Que lo disfruten!
"Esa devoción por las lenguas que hoy asalta a tanta gente, hasta el punto de considerarlas rasgo distintivo supremo y configurador de naciones (olvidando que Suiza tiene tres y que un montón de países americanos comparten una sola), resulta demencial en cuanto se aleja uno un poco y toma perspectiva, sea geográfica, histórica o mítica. Pues en realidad lo raro y lo incomprensible es que hay tal cosa como lenguas, diferentes idiomas para decir esencialmente lo mismo y nombrar esencialmente los mismos objetos y sentimientos y pensamientos. Si el pensamiento no verbalizado es casi idéntico –al menos como mecanismo- en todos los humanos, ¿por qué su formulación no es a su vez una y la misma para todo el mundo? ¿Por qué al “traducir” del pensamiento al habla se produce una diversificación ilimitada y a todas luces innecesaria? ¿Por qué, en vez de lenguas, no hay una sola lengua a la que en rigor ya no cabría llamar así, sino que sería más bien el don del habla? ¿Por qué todos hablamos en una lengua u otra, cuando lo lógico y fácil sería que simplemente habláramos a secas, igual que tan sólo pensamos? Es cierto que, si se nos exige una respuesta, podemos acabar admitiendo que también pensamos en una lengua determinada –cada uno en la suya, o en las suyas, si es bilingüe-, pero se trata más bien de un contagio o analogía con la idea de habla, pues el pensamiento es de hecho demasiado rápido para permitir una verbalización real. Rara vez decimos, al pensar; solamente pensamos, y eso no se hace a la postre en ninguna lengua.

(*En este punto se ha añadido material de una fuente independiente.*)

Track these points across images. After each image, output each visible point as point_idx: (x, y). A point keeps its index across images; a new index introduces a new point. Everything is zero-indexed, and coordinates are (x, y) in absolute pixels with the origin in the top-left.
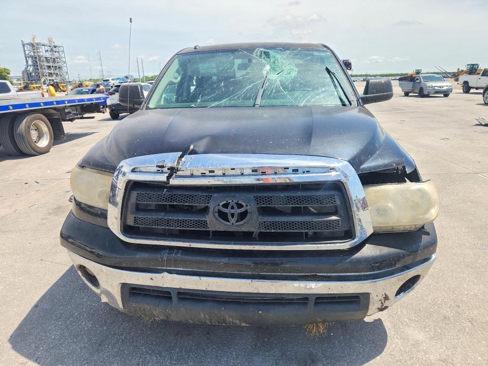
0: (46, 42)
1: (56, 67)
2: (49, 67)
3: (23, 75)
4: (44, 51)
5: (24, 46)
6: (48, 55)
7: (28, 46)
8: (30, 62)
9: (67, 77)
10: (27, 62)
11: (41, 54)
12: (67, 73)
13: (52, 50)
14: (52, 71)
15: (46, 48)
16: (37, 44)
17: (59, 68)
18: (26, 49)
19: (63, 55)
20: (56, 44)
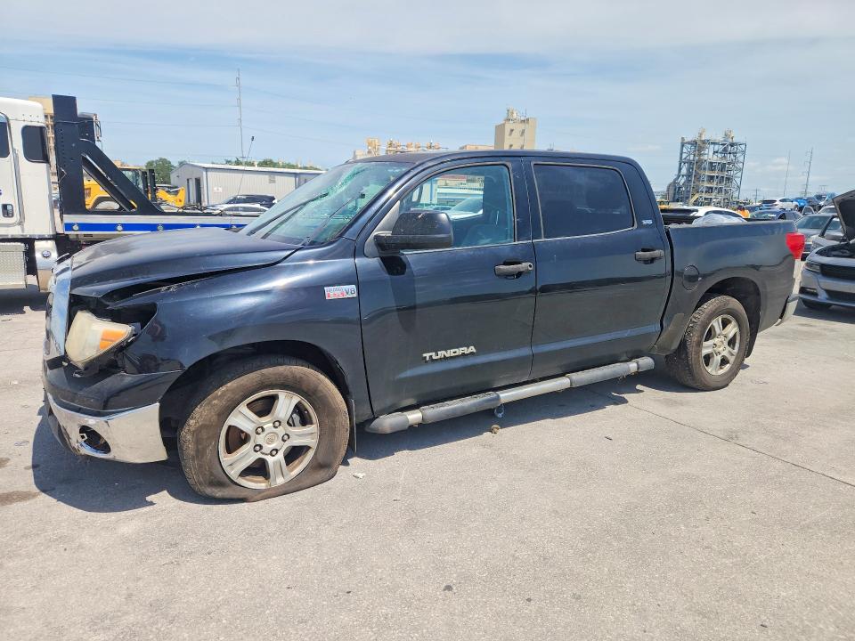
0: (720, 138)
1: (723, 177)
2: (711, 178)
3: (668, 190)
4: (711, 153)
5: (683, 146)
6: (715, 159)
7: (689, 146)
8: (684, 171)
9: (736, 194)
10: (680, 169)
11: (705, 157)
12: (739, 187)
13: (725, 150)
14: (714, 185)
15: (716, 147)
16: (704, 142)
17: (728, 179)
18: (685, 150)
19: (741, 159)
20: (735, 140)
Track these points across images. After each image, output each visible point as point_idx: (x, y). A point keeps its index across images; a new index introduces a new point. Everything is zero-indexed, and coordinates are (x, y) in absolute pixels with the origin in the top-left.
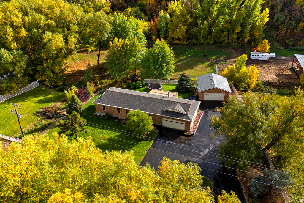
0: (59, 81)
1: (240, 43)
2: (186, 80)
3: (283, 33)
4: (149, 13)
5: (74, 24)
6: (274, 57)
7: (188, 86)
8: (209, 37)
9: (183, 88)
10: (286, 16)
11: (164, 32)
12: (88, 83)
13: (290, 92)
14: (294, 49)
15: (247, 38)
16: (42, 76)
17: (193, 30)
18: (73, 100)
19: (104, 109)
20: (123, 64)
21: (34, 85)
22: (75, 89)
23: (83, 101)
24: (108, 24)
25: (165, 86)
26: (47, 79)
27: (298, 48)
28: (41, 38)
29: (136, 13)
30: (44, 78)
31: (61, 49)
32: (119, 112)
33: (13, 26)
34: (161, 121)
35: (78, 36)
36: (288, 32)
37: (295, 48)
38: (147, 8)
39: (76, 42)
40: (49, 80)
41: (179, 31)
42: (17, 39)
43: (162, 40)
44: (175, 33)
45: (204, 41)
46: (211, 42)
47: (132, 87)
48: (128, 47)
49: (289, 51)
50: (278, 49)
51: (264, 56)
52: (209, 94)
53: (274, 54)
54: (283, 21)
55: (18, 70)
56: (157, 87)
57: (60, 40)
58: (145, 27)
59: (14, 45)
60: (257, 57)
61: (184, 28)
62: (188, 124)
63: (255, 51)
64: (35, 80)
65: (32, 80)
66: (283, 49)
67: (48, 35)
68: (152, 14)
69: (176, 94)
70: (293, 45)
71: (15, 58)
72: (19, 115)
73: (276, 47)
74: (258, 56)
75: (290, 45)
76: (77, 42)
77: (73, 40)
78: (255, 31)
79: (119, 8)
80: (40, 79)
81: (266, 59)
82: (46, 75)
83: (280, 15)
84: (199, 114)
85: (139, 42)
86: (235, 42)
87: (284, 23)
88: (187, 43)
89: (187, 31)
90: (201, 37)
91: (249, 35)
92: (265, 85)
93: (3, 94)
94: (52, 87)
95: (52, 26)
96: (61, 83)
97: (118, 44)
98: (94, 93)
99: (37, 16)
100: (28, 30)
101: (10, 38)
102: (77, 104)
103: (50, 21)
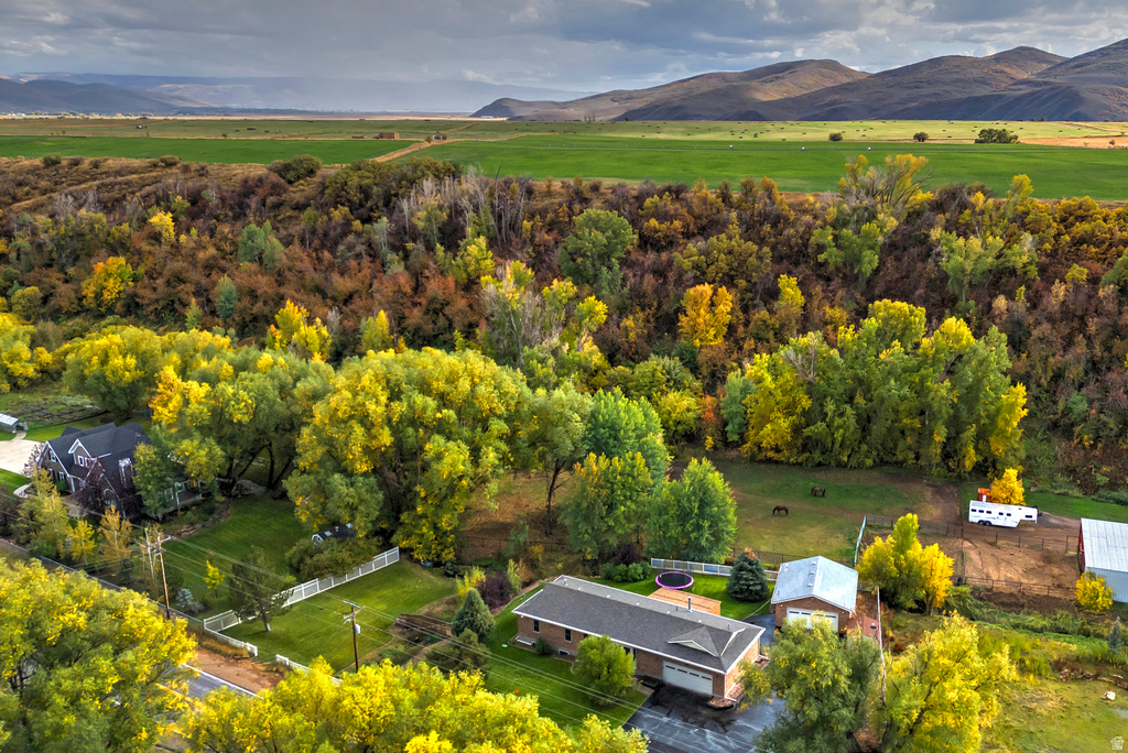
0: (446, 551)
1: (953, 471)
2: (751, 571)
3: (1084, 448)
4: (705, 371)
5: (499, 417)
6: (1035, 518)
7: (755, 585)
8: (864, 447)
9: (741, 589)
10: (1091, 402)
11: (736, 427)
12: (511, 562)
13: (1045, 623)
14: (1111, 498)
15: (971, 458)
16: (408, 536)
17: (812, 428)
18: (470, 602)
19: (537, 629)
20: (602, 518)
21: (387, 558)
22: (478, 575)
23: (492, 606)
24: (579, 419)
25: (702, 582)
26: (420, 543)
28: (421, 449)
29: (669, 373)
30: (413, 542)
31: (461, 478)
32: (568, 638)
33: (364, 420)
34: (661, 669)
35: (503, 446)
36: (1100, 445)
37: (1115, 494)
38: (701, 358)
39: (497, 462)
40: (425, 547)
41: (773, 430)
42: (367, 450)
43: (704, 462)
44: (761, 433)
45: (849, 457)
46: (869, 462)
47: (618, 577)
48: (619, 477)
49: (1096, 503)
50: (1065, 494)
51: (1005, 515)
52: (800, 610)
53: (1033, 512)
54: (1083, 416)
55: (360, 526)
56: (676, 581)
57: (462, 457)
58: (688, 410)
59: (361, 465)
60: (984, 517)
61: (784, 424)
62: (719, 680)
63: (984, 497)
64: (391, 546)
65: (387, 546)
66: (1081, 495)
67: (436, 443)
68: (713, 374)
69: (716, 604)
70: (1113, 485)
71: (359, 494)
72: (358, 627)
73: (1061, 487)
74: (989, 512)
75: (1101, 484)
76: (500, 460)
77: (490, 456)
78: (992, 439)
79: (627, 354)
80: (404, 544)
81: (1012, 522)
82: (418, 535)
83: (1075, 397)
84: (762, 660)
85: (647, 465)
86: (938, 465)
87: (1085, 420)
88: (800, 460)
89: (796, 429)
90: (837, 446)
91: (973, 451)
92: (981, 599)
94: (429, 564)
95: (448, 423)
96: (451, 556)
97: (595, 468)
98: (523, 587)
99: (419, 399)
100: (395, 431)
101: (357, 450)
102: (477, 611)
103: (445, 411)
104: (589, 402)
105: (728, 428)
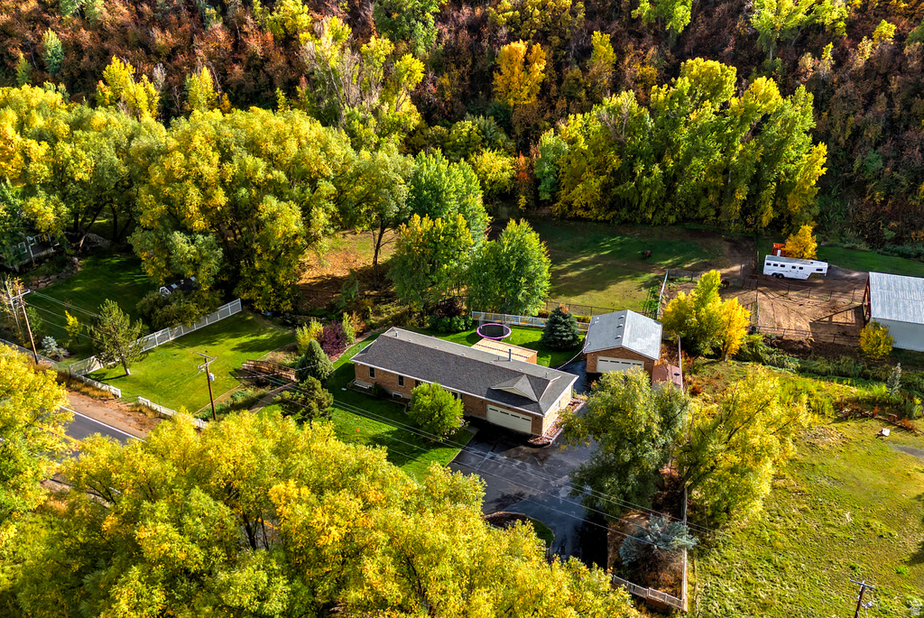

Hubo un tiempo en que los antiguos griegos se sentían tan únicos, tan suficientes, o tan dueños del mundo para ellos conocido, que empleaban el verbo hellenitsein –literalmente, hablar en heleno, en griego- para referirse a hablar a secas, como si las ideas de hablar meramente y de hacerlo en griego fueran una y la misma, indisociables. Y también empleaban el verbo barbaritsein –literalmente, hablar en bárbaro, en extranjero- con el significado de farfullar o tartamudear, es decir, de lo que no llegaba a ser propiamente hablar. Y a veces olvidamos que en uno de los más antiguos textos sobre las lenguas, el Viejo Testamento, su diversidad es presentada como algo antinatural y una maldición: el castigo de Yavé a los hombres por su soberbia, cuando quisieron erigir una torre tan alta que tocara el cielo, la de Babel. Y a su vez, en el Nuevo Testamento, la capacidad de los apóstoles para ser entendidos en todas las lenguas aunque ellos siguieran hablando sólo la suya, tras la favorecedora visita del Espíritu Santo en Pentecostés, se aparece no sólo como milagro, sino como una enorme ventaja y una bendición (traducción simultánea sin intermediarios ni esfuerzo). Supondría, digamos, la anulación momentánea y tardía de aquel castigo de Babel, según el cual –hay que deducir-, en el orden natural de las cosas había una sola lengua, y la aparición y existencia de varias habría sido concebida como tremenda maldición: la condenación a no entenderse los unos a los otros, a no poder comunicarse, al fin y al cabo el verdadero objeto de cualquier idioma.
La lengua o las lenguas, parece olvidarse hoy a menudo, son sobre todo un medio, una herramienta, un instrumento, un vehículo de transmisión al servicio de lo que se quiere transmitir. Hoy, en algunos lugares, se las trata en cambio como si fueran “la cosa misma”, lo esencial, lo sagrado, lo que define y determina el resto. Viene a ser esta actitud como sacralizar y adorar los pies porque son lo que nos permite desplazarnos y caminar, cuando lo importante es llegar, no aquello de que nos valemos para lograrlo, y que puede ser sustituible. Tan ridícula, así, es la exaltación del castellano como del euskera, el catalán o el gallego, del francés o el alemán o el inglés. Ninguna lengua es “mejor” que otra, excepto en su funcionalidad para lo que cuenta, comunicarse, o –si acaso- en virtud de lo que nos ha ido dejando literariamente. Pero ni siquiera la lengua en que fue escrito es lo más decisivo para la existencia de un libro magnífico, y prueba de ello, entre muchas otras, son las traducciones.
En un país en que –justa o injustamente, por razones históricas legítimas o ilegítimas- resulta que una de sus lenguas sirve para que todos se entiendan y facilitar nuestra intelección, es disparatado y fatuo ponerle cortapisas o intentar arrinconarla.